Lastly, we agree with Meta that the district court clearly erred in finding that the court congestion factor weighed slightly against transfer. As we recently held in In re Google LLC, 58 F.4th 1379, 1383 (Fed. Cir. 2023), this factor should not weigh against transfer when the patentee "is not engaged in product competition in the marketplace and is not threatened in the market in a way that, in other patent cases, might add urgency to case resolution." Citing Google, the district court found that these conditions are satisfied, seemingly because Immersion has been operating since 1993, has developed and licensed products which are used worldwide, and its workforce has shrunk from a peak of 184 employees to just 21. Appx. 30-31. Immersion never argued that these facts, or any others, established that Immersion competes with Meta in the market for the accused technology; nor did it even contend there is any urgency to the timing by which this litigation is resolved. There is no record evidence for the district court's findings that Immersion "is/was engaged in product competition in the marketplace" against Meta or that the shrinkage in its workforce is "evidence of the urgency to case resolution . . . giv[ing] some significance to the time-to-trial difference" between districts. Appx. 30-31 (internal quotation marks omitted). Accordingly, the court congestion factor should have been treated as neutral. In the context in which we confront this error, however, we conclude it is harmless, as we cannot say it would be a clear abuse of discretion to deny transfer to the NDCA even changing this one factor from weighing against transfer to being neutral.
Accordingly, IT IS ORDERED THAT: The petition is denied.

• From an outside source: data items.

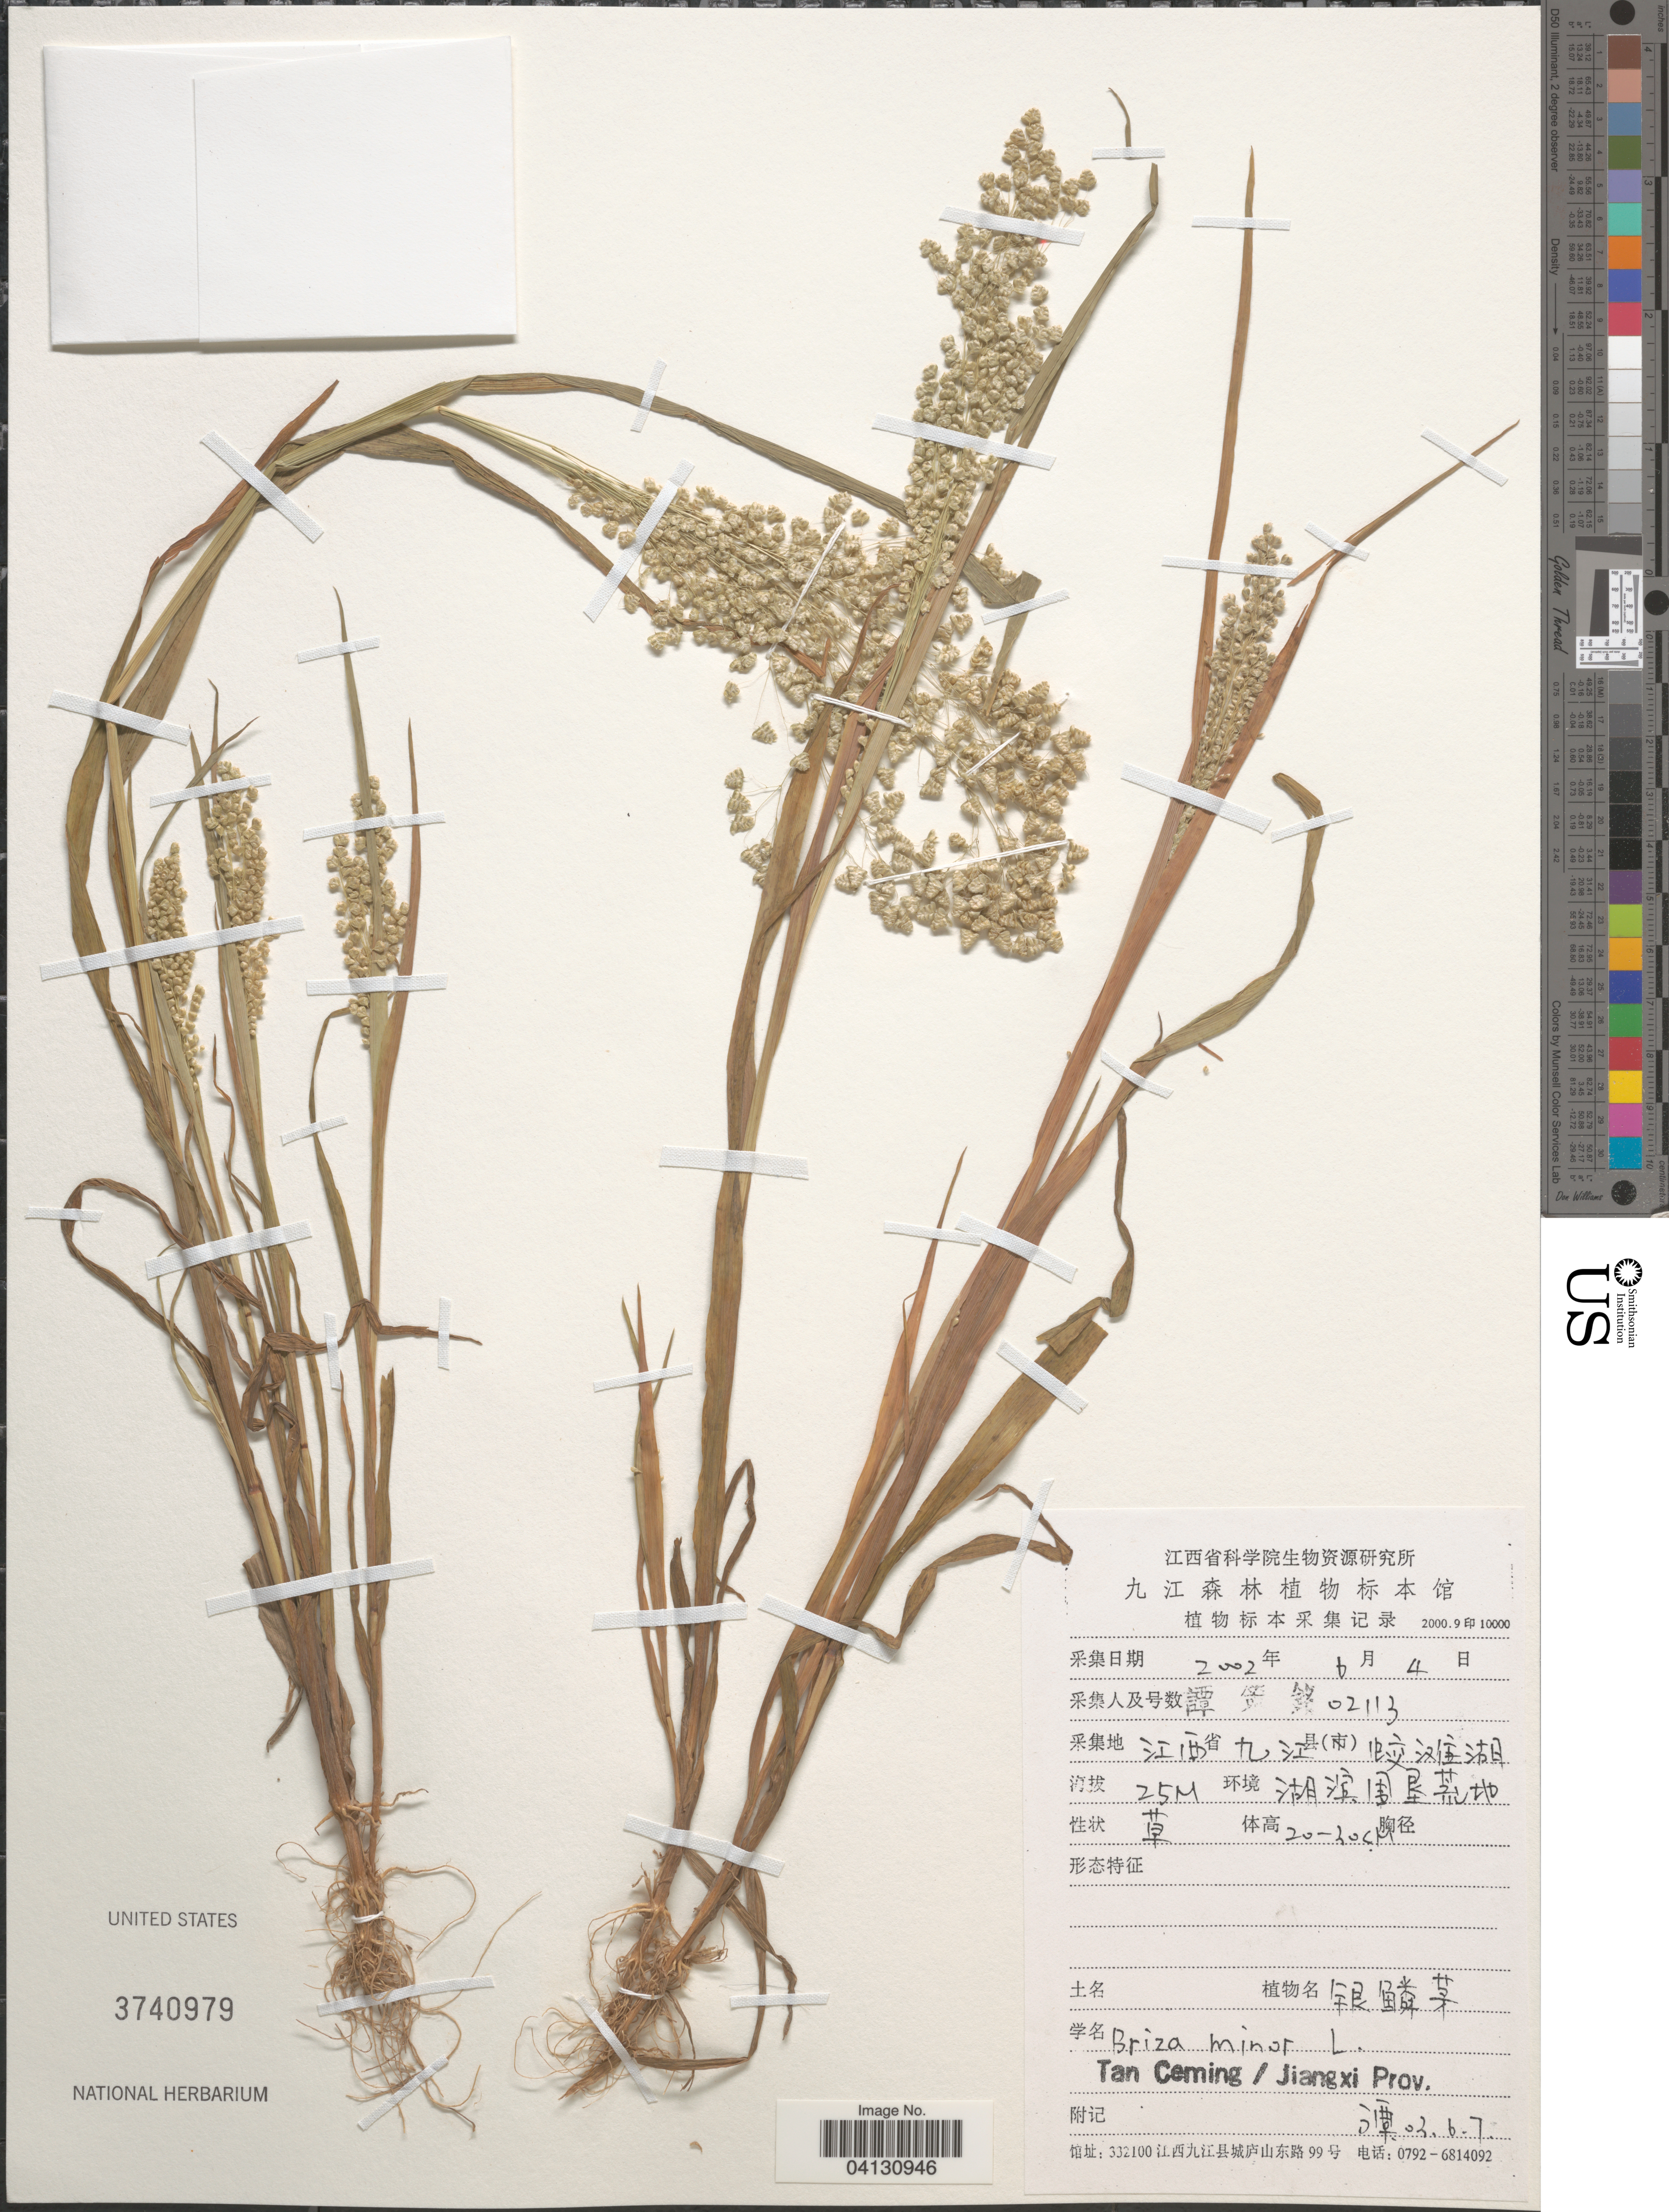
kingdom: Plantae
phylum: Tracheophyta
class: Liliopsida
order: Poales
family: Poaceae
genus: Briza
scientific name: Briza minor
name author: L.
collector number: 02113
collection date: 2002-06-04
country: China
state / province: Jiangxi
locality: X. Tan Ceming.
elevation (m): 25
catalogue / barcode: US 3740979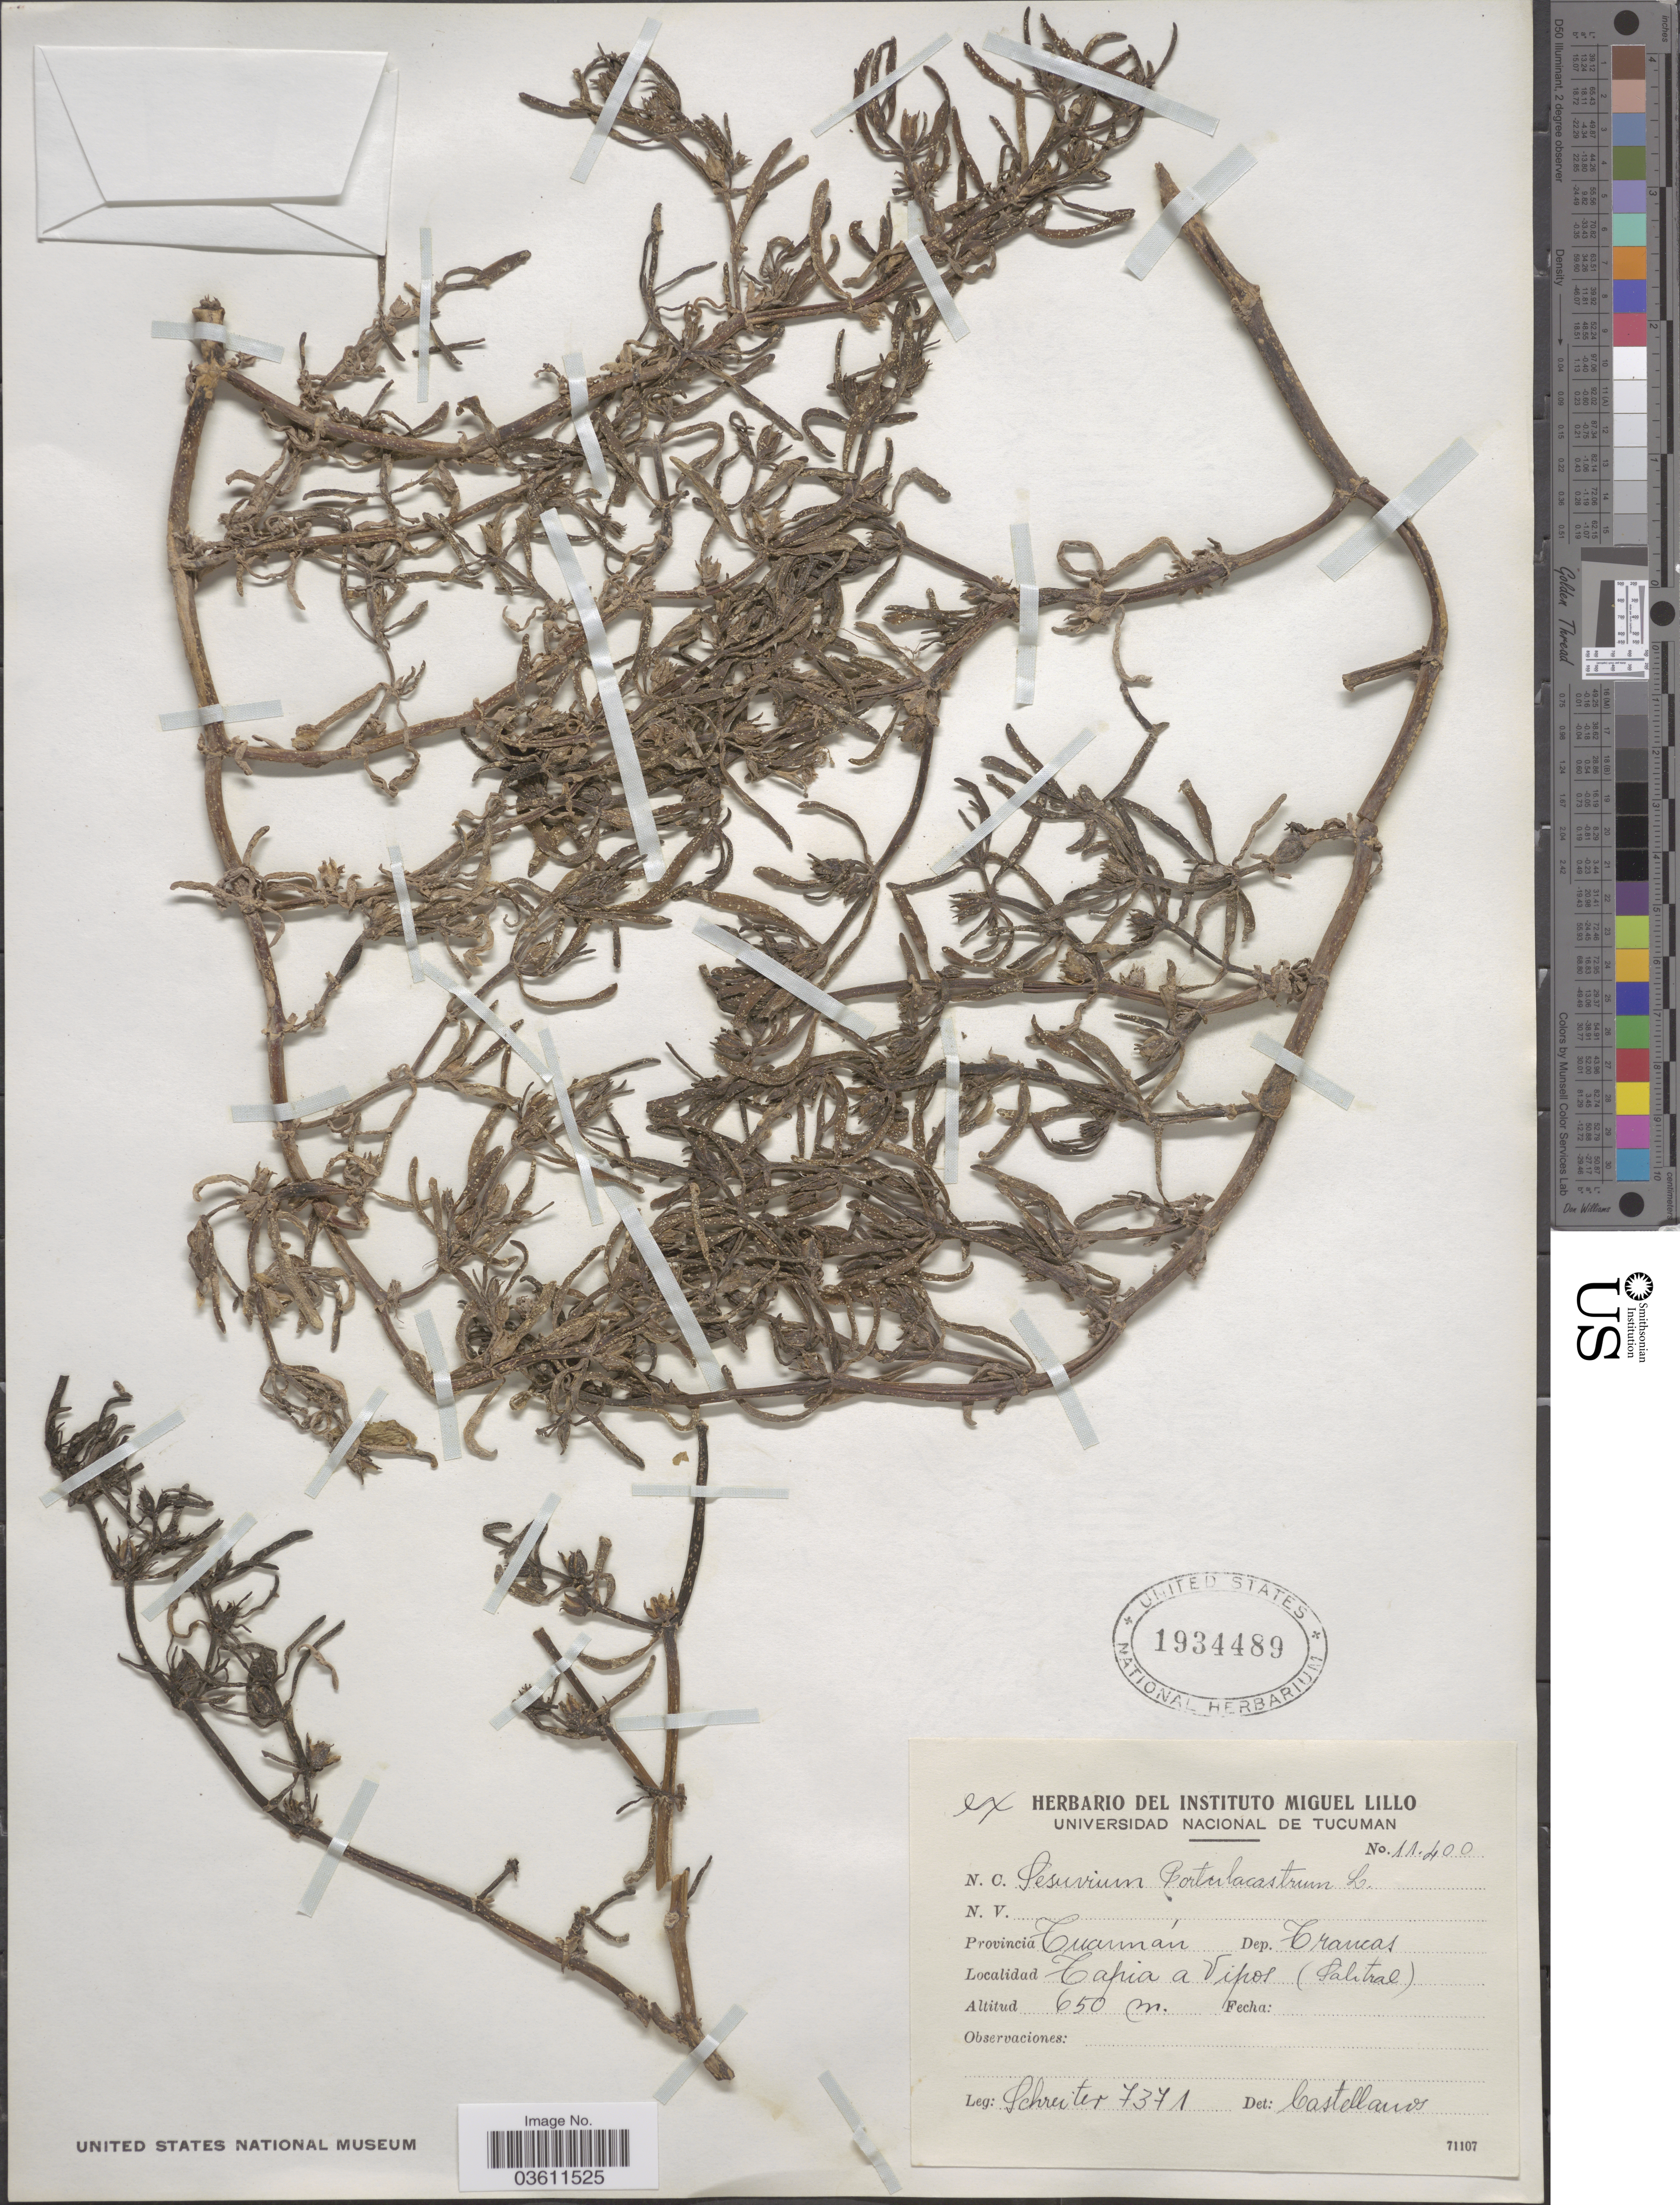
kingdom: Plantae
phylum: Tracheophyta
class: Magnoliopsida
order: Caryophyllales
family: Aizoaceae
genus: Sesuvium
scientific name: Sesuvium parviflorum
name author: DC.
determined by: Strong, Mark T., (BOT), Smithsonian Institution - National Museum of Natural History (UNITED STATES)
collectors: -. Schreiter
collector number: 7371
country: Argentina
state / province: Tucuman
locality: Dep. Trancas. Capia a Vipos (Salitral).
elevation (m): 650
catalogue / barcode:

Immersion submitted a Supplemental Appendix, containing documents not cited to the district court for these points, and directs us to other hints in the record to try to show that the district court had a basis for its findings on product competition and urgency to case resolution. See Response to Petition at 28-30. Even assuming these materials are properly considered in this procedural posture, they do not support the district court's clearly erroneous sua sponte findings, as Meta persuasively explains. See Reply in Support of Petition at 5-6.